In lists of specimens examined, the records from different localities are always separated with a semi-colon. A comma between records denotes that the collection locality is the same but at least one of the following is different: date, collector, and entomological institution. With regard to specimen occurrence records, there were instances in which locality data were rather vague, particularly true of older records, and localities straddled county lines. In such cases, I omitted the county name and indicated the contents of the specimen labels. The same was true if I was unable to pinpoint an indicated locality on a Google map.
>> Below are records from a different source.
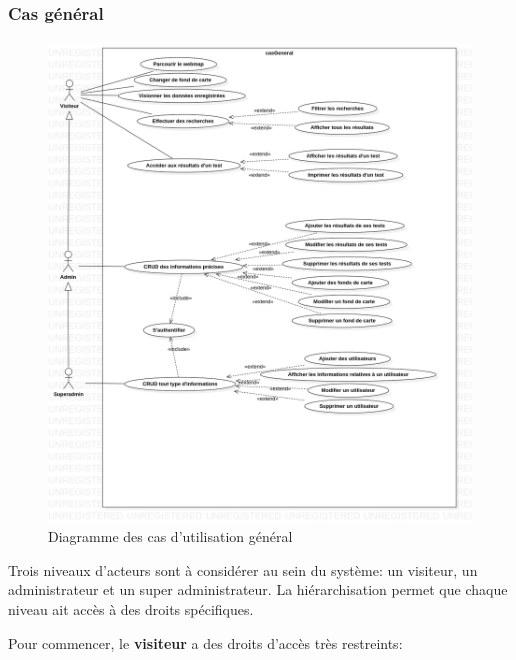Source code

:     \subsubsection{Cas général}
    \paragraph{}
    \begin{figure}
        \centering
        \includegraphics[width=1\textwidth]{images/Analyse_des_besoins/casGeneral.png}
        \caption{Diagramme des cas d'utilisation général}
    \end{figure}
    \par 
    Trois niveaux d'acteurs sont à considérer au sein du système: un visiteur, 
    un administrateur et un super administrateur. La hiérarchisation permet que 
    chaque niveau ait accès à des droits spécifiques. \par 
Pour commencer, le \textbf{visiteur} a des droits d'accès très restreints: \par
The key and redescriptions are accompanied by images taken with a Canon EOS 40D digital SLR camera using the Visionary Digital BK Plus imaging system, focus stacked in Helicon Focus, and edited in PaintShop Pro. In preparation for study and imaging, terminalia were excised, cleared in KOH for up to six hours, and ultimately stored in glycerine, later transferred to genitalia vials pinned under the associated specimens.

Range maps were constructed in RStudio (version 0.97.248) using the following packages installed in R (version 2.15.0): maptools (Bivand and Lewin-Koh 2014), raster (Hijmans 2014), rgdal (Bivand et al. 2014), and rgeos (Bivand and Rundel 2014). Maps of Canada and the USA were plotted using projected shapefiles obtained from Statistics Canada (2015) and the U.S. Census Bureau (2015). Points of occurrence for a particular species are based on GPS coordinates accurate to at least two decimal degrees. Using customized functions in R, continuous ranges were estimated by forming a splined convex hull polygon, a method also used for preparing distribution maps for the International Union for Conservation of Nature (IUCN 2012), of georeferenced occurrence records (from the literature and observed voucher specimens).